* _TASK PROMPT_
Please format the lines starting at the one containing "Productos relacionados" and ending at the one containing "कैसे देंगे? तुम" as a numbered list, leaving out blank lines and the pictures.

* _PROVIDED ENTRIES_
--

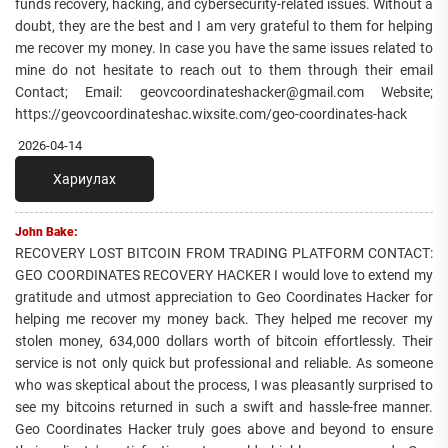
funds recovery, hacking, and cybersecurity-related issues. Without a
doubt, they are the best and I am very grateful to them for helping
me recover my money. In case you have the same issues related to
mine do not hesitate to reach out to them through their email
Contact; Email: geovcoordinateshacker@gmail.com Website;
https://geovcoordinateshac.wixsite.com/geo-coordinates-hack
2026-04-14
Хариулах
John Bake:
RECOVERY LOST BITCOIN FROM TRADING PLATFORM CONTACT:
GEO COORDINATES RECOVERY HACKER I would love to extend my
gratitude and utmost appreciation to Geo Coordinates Hacker for
helping me recover my money back. They helped me recover my
stolen money, 634,000 dollars worth of bitcoin effortlessly. Their
service is not only quick but professional and reliable. As someone
who was skeptical about the process, I was pleasantly surprised to
see my bitcoins returned in such a swift and hassle-free manner.
Geo Coordinates Hacker truly goes above and beyond to ensure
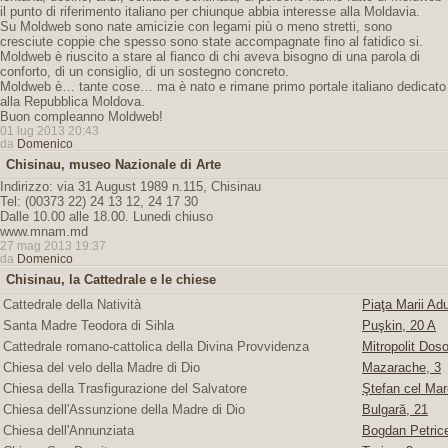
il punto di riferimento italiano per chiunque abbia interesse alla Moldavia.
Su Moldweb sono nate amicizie con legami più o meno stretti, sono
cresciute coppie che spesso sono state accompagnate fino al fatidico si.
Moldweb è riuscito a stare al fianco di chi aveva bisogno di una parola di
conforto, di un consiglio, di un sostegno concreto.
Moldweb è… tante cose… ma è nato e rimane primo portale italiano dedicato
alla Repubblica Moldova.
Buon compleanno Moldweb!
01 lug 2013 20:43
da
Domenico
Chisinau, museo Nazionale di Arte
Indirizzo: via 31 August 1989 n.115, Chisinau
Tel: (00373 22) 24 13 12, 24 17 30
Dalle 10.00 alle 18.00. Lunedi chiuso
www.mnam.md
27 mag 2013 19:37
da
Domenico
Chisinau, la Cattedrale e le chiese
Cattedrale della Natività
Piaţa Marii Adu
Santa Madre Teodora di Sihla
Puşkin, 20 A
Cattedrale romano-cattolica della Divina Provvidenza
Mitropolit Doso
Chiesa del velo della Madre di Dio
Mazarache, 3
Chiesa della Trasfigurazione del Salvatore
Ştefan cel Mare
Chiesa dell'Assunzione della Madre di Dio
Bulgară, 21
Chiesa dell'Annunziata
Bogdan Petric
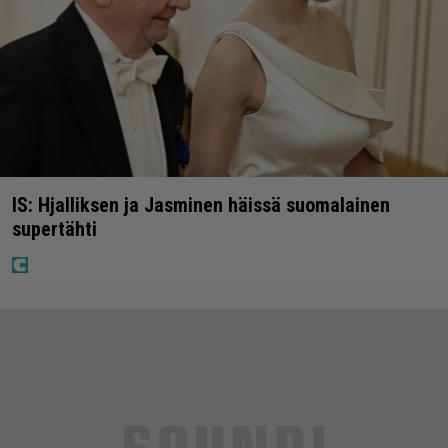
IS: Hjalliksen ja Jasminen häissä suomalainen
supertähti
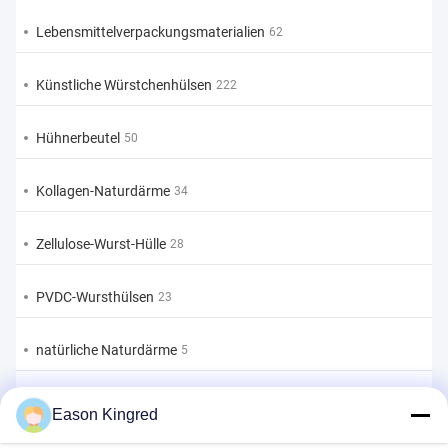
Lebensmittelverpackungsmaterialien
62
Künstliche Würstchenhülsen
222
Hühnerbeutel
50
Kollagen-Naturdärme
34
Zellulose-Wurst-Hülle
28
PVDC-Wursthülsen
23
natürliche Naturdärme
5
Beutel für Lebensmittelverpackungen
82
Eason Kingred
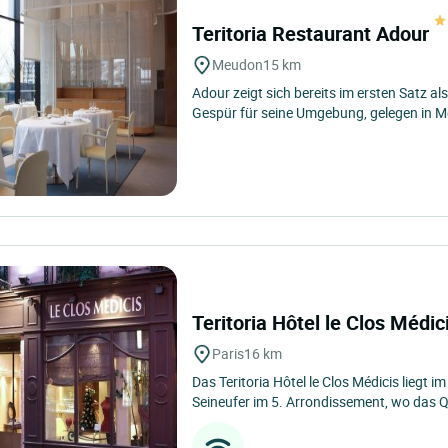
Teritoria Restaurant Adour
Meudon
15 km
Adour zeigt sich bereits im ersten Satz al
Gespür für seine Umgebung, gelegen in M
Teritoria Hôtel le Clos Médic
Paris
16 km
Das Teritoria Hôtel le Clos Médicis liegt i
Seineufer im 5. Arrondissement, wo das Qu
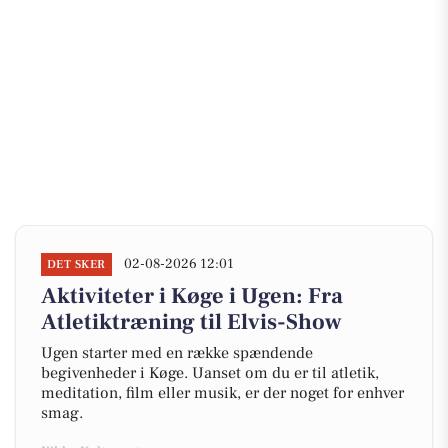
02-08-2026 12:01
DET SKER
Aktiviteter i Køge i Ugen: Fra
Atletiktræning til Elvis-Show
Ugen starter med en række spændende
begivenheder i Køge. Uanset om du er til atletik,
meditation, film eller musik, er der noget for enhver
smag.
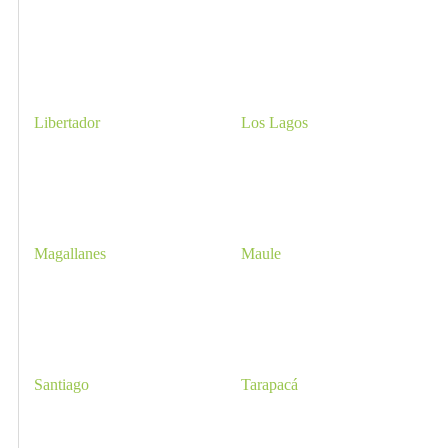
Libertador
Los Lagos
Lo
Magallanes
Maule
Pa
Santiago
Tarapacá
Va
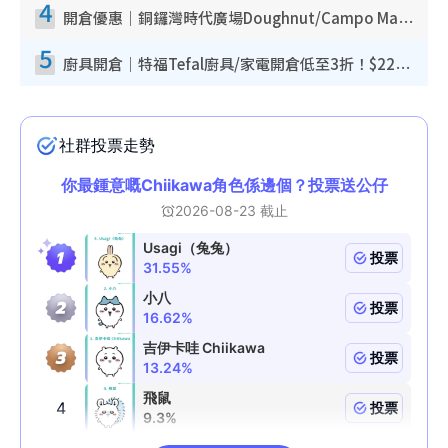
4
開倉優惠｜銅鑼灣時代廣場Doughnut/Campo Marzio開倉低至1折！背囊、書包、手袋劈價$200起
5
廚具開倉｜特福Tefal廚具/家電開倉低至3折！$220起買平底鍋/炒鑊/湯煲！電飯煲/吸塵機/燙斗$418起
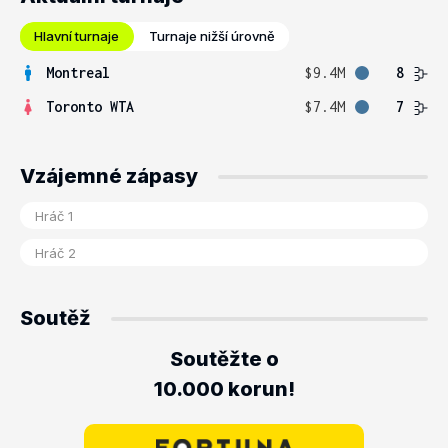
Hlavní turnaje
Turnaje nižší úrovně
Montreal
$9.4M
8
Toronto WTA
$7.4M
7
Vzájemné zápasy
Soutěž
Soutěžte o
10.000 korun!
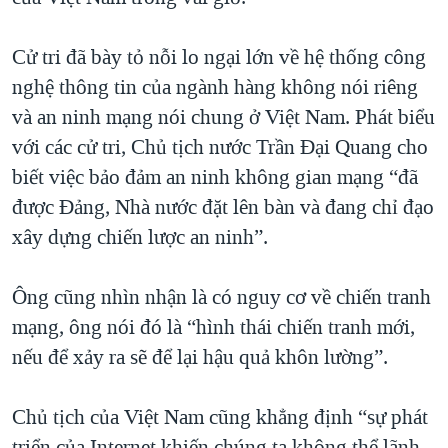
QUAN HỆ VIỆT MỸ
Cử tri đã bày tỏ nỗi lo ngại lớn về hệ thống công
nghệ thông tin của ngành hàng không nói riêng
và an ninh mạng nói chung ở Việt Nam. Phát biểu
với các cử tri, Chủ tịch nước Trần Đại Quang cho
biết việc bảo đảm an ninh không gian mạng “đã
được Đảng, Nhà nước đặt lên bàn và đang chỉ đạo
xây dựng chiến lược an ninh”.
Ông cũng nhìn nhận là có nguy cơ về chiến tranh
mạng, ông nói đó là “hình thái chiến tranh mới,
nếu để xảy ra sẽ để lại hậu quả khôn lường”.
Chủ tịch của Việt Nam cũng khẳng định “sự phát
triển của Internet khiến chúng ta không thể lãnh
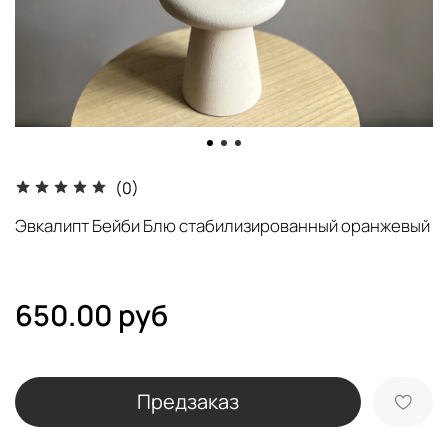
(0)
Эвкалипт Бейби Блю стабилизированный оранжевый
650.00 руб
Предзаказ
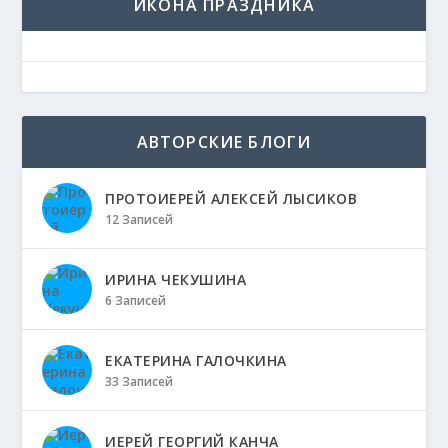
ИКОНА ПРАЗДНИКА
АВТОРСКИЕ БЛОГИ
ПРОТОИЕРЕЙ АЛЕКСЕЙ ЛЫСИКОВ
12 Записей
ИРИНА ЧЕКУШИНА
6 Записей
ЕКАТЕРИНА ГАЛОЧКИНА
33 Записей
ИЕРЕЙ ГЕОРГИЙ КАНЧА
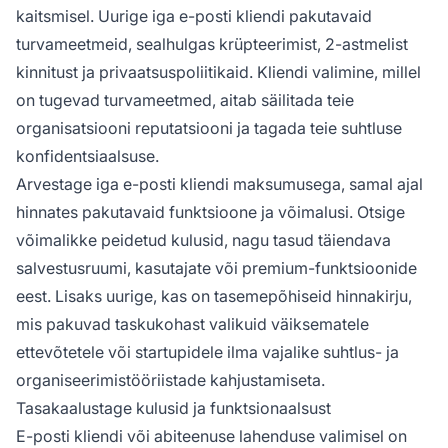
kaitsmisel. Uurige iga e-posti kliendi pakutavaid
turvameetmeid, sealhulgas krüpteerimist, 2-astmelist
kinnitust ja privaatsuspoliitikaid. Kliendi valimine, millel
on tugevad turvameetmed, aitab säilitada teie
organisatsiooni reputatsiooni ja tagada teie suhtluse
konfidentsiaalsuse.
Arvestage iga e-posti kliendi maksumusega, samal ajal
hinnates pakutavaid funktsioone ja võimalusi. Otsige
võimalikke peidetud kulusid, nagu tasud täiendava
salvestusruumi, kasutajate või premium-funktsioonide
eest. Lisaks uurige, kas on tasemepõhiseid hinnakirju,
mis pakuvad taskukohast valikuid väiksematele
ettevõtetele või startupidele ilma vajalike suhtlus- ja
organiseerimistööriistade kahjustamiseta.
Tasakaalustage kulusid ja funktsionaalsust
E-posti kliendi või abiteenuse lahenduse valimisel on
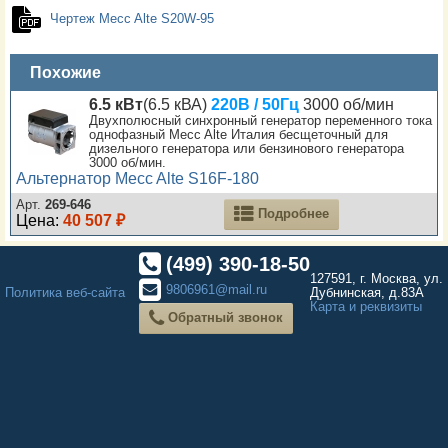
Чертеж Mecc Alte S20W-95
Похожие
6.5 кВт
(6.5 кВА)
220В / 50Гц
3000 об/мин
Двухполюсный синхронный генератор переменного тока
однофазный Mecc Alte Италия бесщеточный для
дизельного генератора или бензинового генератора
3000 об/мин.
Альтернатор Mecc Alte S16F-180
Арт.
269-646
Подробнее
Цена:
40 507 ₽
(499) 390-18-50
127591, г. Москва, ул.
9806961@mail.ru
Политика веб-сайта
Дубнинская, д.83А
Карта и реквизиты
Обратный звонок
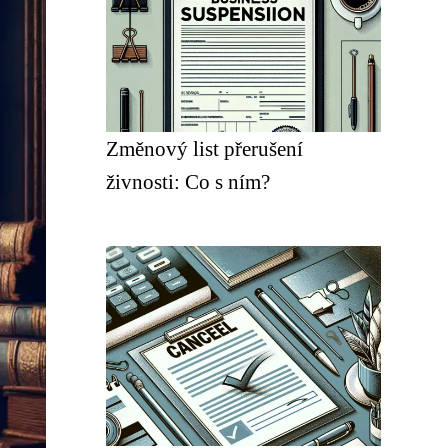
Změnový list přerušení
živnosti: Co s ním?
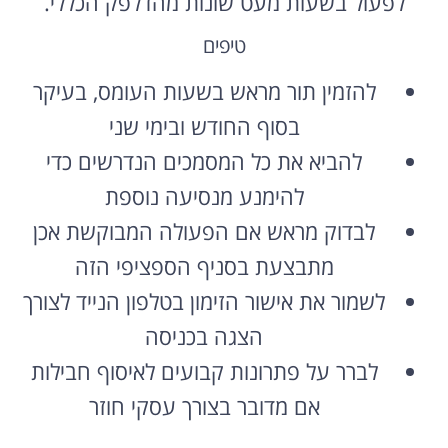
לפעול בשעות מעט שונות מהדלפק הכללי.
טיפים
להזמין תור מראש בשעות העומס, בעיקר
בסוף החודש ובימי שני
להביא את כל המסמכים הנדרשים כדי
להימנע מנסיעה נוספת
לבדוק מראש אם הפעולה המבוקשת אכן
מתבצעת בסניף הספציפי הזה
לשמור את אישור הזימון בטלפון הנייד לצורך
הצגה בכניסה
לברר על פתרונות קבועים לאיסוף חבילות
אם מדובר בצורך עסקי חוזר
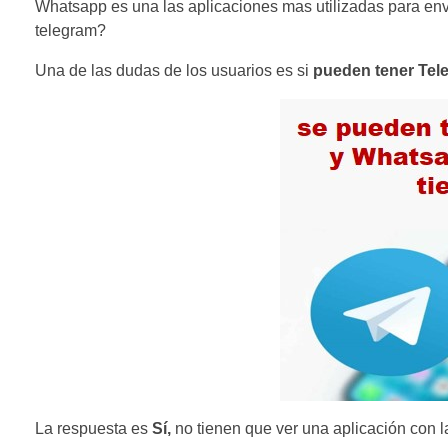
Whatsapp es una las aplicaciones mas utilizadas para envia
telegram?
Una de las dudas de los usuarios es si
pueden tener Tel
La respuesta es
Sí,
no tienen que ver una aplicación con l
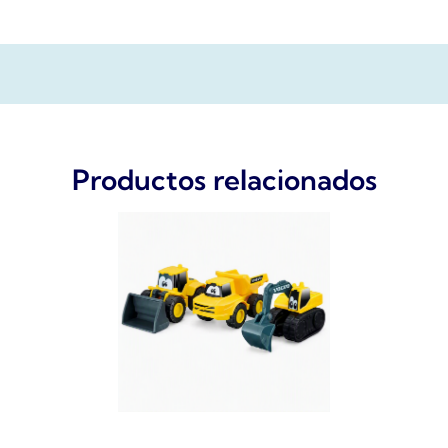
Productos relacionados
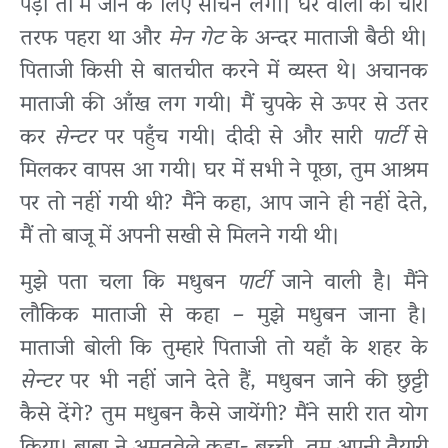
पड़ा तो मैं जाने के लिए सोचने लगी। घर वालों का चारों
तरफ पहरा था और
मेन गेट
के अन्दर माताजी बैठी थी।
पिताजी किसी से बातचीत करने में व्यस्त थे। अचानक
माताजी की आँख लग गयी। मैं चुपके से ऊपर से उतर
कर
सेन्टर
पर पहुँच गयी। दीदी से और सारी
पार्टी
से
मिलकर वापस आ गयी। घर में सभी ने पूछा, तुम आश्रम
पर तो नहीं गयी थी? मैंने कहा, आप जाने ही नहीं देते,
मैं तो बाजू में अपनी सखी से मिलने गयी थी।
मुझे पता चला कि मधुबन
पार्टी
जाने वाली है। मैंने
लौकिक माताजी से कहा – मुझे मधुबन जाना है।
माताजी बोली कि तुम्हारे पिताजी तो यहाँ के शहर के
सेन्टर
पर भी नहीं जाने देते हैं, मधुबन जाने की छुट्टी
कैसे देंगे? तुम मधुबन कैसे जायेंगी? मैंने सारी रात योग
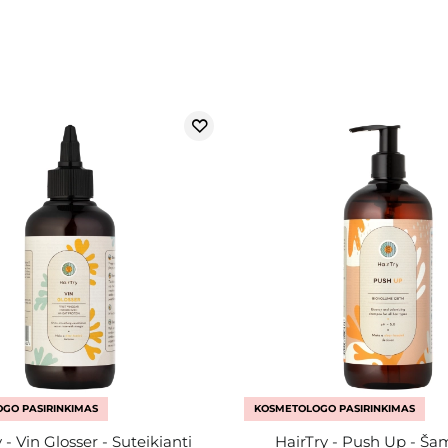
GO PASIRINKIMAS
KOSMETOLOGO PASIRINKIMAS
 - Vin Glosser - Suteikianti
HairTry - Push Up - Š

--

* _WRITTEN REPLY_
1. Productos relacionados
2. पड़ा तो मैं जाने के लिए सोचने लगी। घर वालों का चारों
3. तरफ पहरा था और
4. मेन गेट
5. के अन्दर माताजी बैठी थी।
6. पिताजी किसी से बातचीत करने में व्यस्त थे। अचानक
7. माताजी की आँख लग गयी। मैं चुपके से ऊपर से उतर
8. कर
9. सेन्टर
10. पर पहुँच गयी। दीदी से और सारी
11. पार्टी
12. से
13. मिलकर वापस आ गयी। घर में सभी ने पूछा, तुम आश्रम
14. पर तो नहीं गयी थी? मैंने कहा, आप जाने ही नहीं देते,
15. मैं तो बाजू में अपनी सखी से मिलने गयी थी।
16. मुझे पता चला कि मधुबन
17. पार्टी
18. जाने वाली है। मैंने
19. लौकिक माताजी से कहा – मुझे मधुबन जाना है।
20. माताजी बोली कि तुम्हारे पिताजी तो यहाँ के शहर के
21. सेन्टर
22. पर भी नहीं जाने देते हैं, मधुबन जाने की छुट्टी
23. कैसे देंगे? तुम मधुबन कैसे जायेंगी? मैंने सारी रात योग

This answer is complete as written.